Generally, the duty owed by an accountant to a client is not fiduciary in nature. ( DG Liquidation, Inc. v Anchin, Block Anchin, LLP, 300 AD2d 70, 71). However, courts have recognized limited circumstances where an accountant-client relationship may become a fiduciary relationship. (Id). For example, in Lavin v Kaufman, Greenhut, Lebowitz Forman ( 226 AD2d 107), the First Department sustained a cause of action for breach of fiduciary duty where the complaint alleged that the defendant-accountant engaged in a series of acts, representations and omissions relating to 16 specific investments; made all investment decisions for the plaintiff for 16 years; recommended specific investments, and concealed pertinent information about those investments. Similarly, in Kanev v Turk, 187 AD2d 395, the First Department concluded that the plaintiff stated a cause of action for breach of fiduciary duty, where the defendant-accountant advised the plaintiff to loan $25,000 to another one of his clients and that there was no need to secure the loan, that he knew of the borrower's insolvency and intentionally deceived the plaintiff, and that the plaintiff relied on the defendant's advice.
Here, the complaint alleges, at most, that PWC knew of the misconduct of the general partner's employee that led to the Fund's collapse, but failed to advise senior management of the misconduct. These allegations do not rise to the level of the type of loss of independence contemplated in Lavin, 226 AD2d 107, supra, and Kanev, 187 AD2d 395, supra, where the plaintiffs relied upon the defendant-accountants' recommendations of specific investments, while at the same time concealing material information concerning the investments. Therefore, these cases are distinguishable on their facts and plaintiff fails to plead fact to show that the claim for breach of fiduciary duty falls within the limited circumstances where the duty an accountant owed to a client is fiduciary in nature. Accordingly, the court grants PWC's motion to dismiss the third cause of action for breach of fiduciary duty.
PWC's Motion To Dismiss For Lack of Proximate Cause
PWC next argues that it could not have proximately caused injuries resulting from Lipper Holdings' decision to liquidate the Fund's holdings and the public announcement that it was selling off its entire portfolio. In opposition, plaintiff argues that PWC's argument is premature at the pleading stage of the litigation and that PWC proximately caused all reasonably foreseeable losses that resulted from its conduct.

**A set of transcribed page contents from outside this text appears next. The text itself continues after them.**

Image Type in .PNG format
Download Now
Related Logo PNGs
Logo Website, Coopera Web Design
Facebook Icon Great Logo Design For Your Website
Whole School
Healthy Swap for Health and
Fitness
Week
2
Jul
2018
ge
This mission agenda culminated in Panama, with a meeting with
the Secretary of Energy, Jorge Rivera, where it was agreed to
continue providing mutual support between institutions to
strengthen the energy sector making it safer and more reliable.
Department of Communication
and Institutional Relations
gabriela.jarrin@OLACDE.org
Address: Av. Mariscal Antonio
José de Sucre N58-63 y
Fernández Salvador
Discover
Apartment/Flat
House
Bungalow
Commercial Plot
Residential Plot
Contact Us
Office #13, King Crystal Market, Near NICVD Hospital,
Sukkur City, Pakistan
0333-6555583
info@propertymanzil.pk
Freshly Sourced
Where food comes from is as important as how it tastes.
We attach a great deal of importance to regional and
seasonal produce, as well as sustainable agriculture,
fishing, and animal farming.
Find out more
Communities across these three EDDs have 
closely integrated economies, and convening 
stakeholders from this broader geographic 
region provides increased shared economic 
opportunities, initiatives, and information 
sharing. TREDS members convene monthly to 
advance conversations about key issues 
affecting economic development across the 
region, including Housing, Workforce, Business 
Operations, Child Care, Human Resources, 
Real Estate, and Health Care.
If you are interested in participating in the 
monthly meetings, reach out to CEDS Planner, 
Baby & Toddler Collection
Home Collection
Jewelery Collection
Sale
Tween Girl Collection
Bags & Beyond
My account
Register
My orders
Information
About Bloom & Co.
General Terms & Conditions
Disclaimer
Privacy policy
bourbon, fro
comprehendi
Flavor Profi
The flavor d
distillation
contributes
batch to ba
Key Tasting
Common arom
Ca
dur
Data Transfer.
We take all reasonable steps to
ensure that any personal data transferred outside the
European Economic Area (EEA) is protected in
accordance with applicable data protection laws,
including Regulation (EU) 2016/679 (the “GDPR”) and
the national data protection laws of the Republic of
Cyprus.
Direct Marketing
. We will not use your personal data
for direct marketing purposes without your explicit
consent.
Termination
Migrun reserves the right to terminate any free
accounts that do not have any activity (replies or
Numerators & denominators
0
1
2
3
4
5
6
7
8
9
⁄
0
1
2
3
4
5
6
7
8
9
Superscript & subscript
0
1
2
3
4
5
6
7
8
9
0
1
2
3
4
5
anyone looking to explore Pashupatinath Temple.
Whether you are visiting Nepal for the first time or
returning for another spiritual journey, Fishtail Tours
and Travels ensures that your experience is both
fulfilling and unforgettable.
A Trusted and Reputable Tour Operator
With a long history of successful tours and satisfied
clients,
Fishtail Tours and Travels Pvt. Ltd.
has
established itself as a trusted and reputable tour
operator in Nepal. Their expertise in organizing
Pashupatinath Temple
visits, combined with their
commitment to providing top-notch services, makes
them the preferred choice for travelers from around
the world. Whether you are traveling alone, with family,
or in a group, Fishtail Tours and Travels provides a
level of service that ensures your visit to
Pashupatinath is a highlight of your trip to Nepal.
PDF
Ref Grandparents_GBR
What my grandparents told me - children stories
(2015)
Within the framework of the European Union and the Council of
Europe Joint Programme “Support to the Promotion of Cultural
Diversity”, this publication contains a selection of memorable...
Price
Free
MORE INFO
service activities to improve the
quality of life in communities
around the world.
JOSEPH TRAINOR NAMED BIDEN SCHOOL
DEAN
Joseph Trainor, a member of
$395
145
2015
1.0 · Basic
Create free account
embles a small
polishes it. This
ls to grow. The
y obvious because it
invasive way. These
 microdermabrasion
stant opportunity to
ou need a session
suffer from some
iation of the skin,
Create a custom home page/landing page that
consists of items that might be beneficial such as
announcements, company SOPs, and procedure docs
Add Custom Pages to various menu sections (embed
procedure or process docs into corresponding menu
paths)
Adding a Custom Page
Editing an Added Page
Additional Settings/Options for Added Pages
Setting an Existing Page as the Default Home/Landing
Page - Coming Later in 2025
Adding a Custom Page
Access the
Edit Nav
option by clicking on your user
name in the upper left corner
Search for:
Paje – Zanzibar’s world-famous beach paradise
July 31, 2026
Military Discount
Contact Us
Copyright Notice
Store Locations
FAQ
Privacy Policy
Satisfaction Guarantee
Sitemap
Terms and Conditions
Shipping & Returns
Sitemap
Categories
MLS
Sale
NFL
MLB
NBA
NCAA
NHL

PWC's argument regarding proximate cause does not address the sufficiency of the malpractice claim. Rather, it prematurely addresses a potential factual question that would be more appropriately addressed in a motion for summary judgment. Accordingly, the court denies PWC's request for dismissal of plaintiff's claim for damages resulting from Lipper Holdings' decision to sell the Partnerships' assets.
Accordingly, it is hereby
ORDERED that the motions to intervene (motion sequence numbers 001 and 003) are denied; and it is further
ORDERED that the defendant's motion to dismiss is granted in part as follows: (1) that the first cause of action is dismissed as time-barred with respect to claims relating to audits defendant PWC conducted from 1995 through 1999; (2) the third and fourth causes of action are dismissed in their entirety, the third with prejudice and the fourth without prejudice and (3)the motion is otherwise denied; and it is further
ORDERED that defendant is directed to serve an answer to the complaint within 10 days after service of a copy of this order with notice of entry.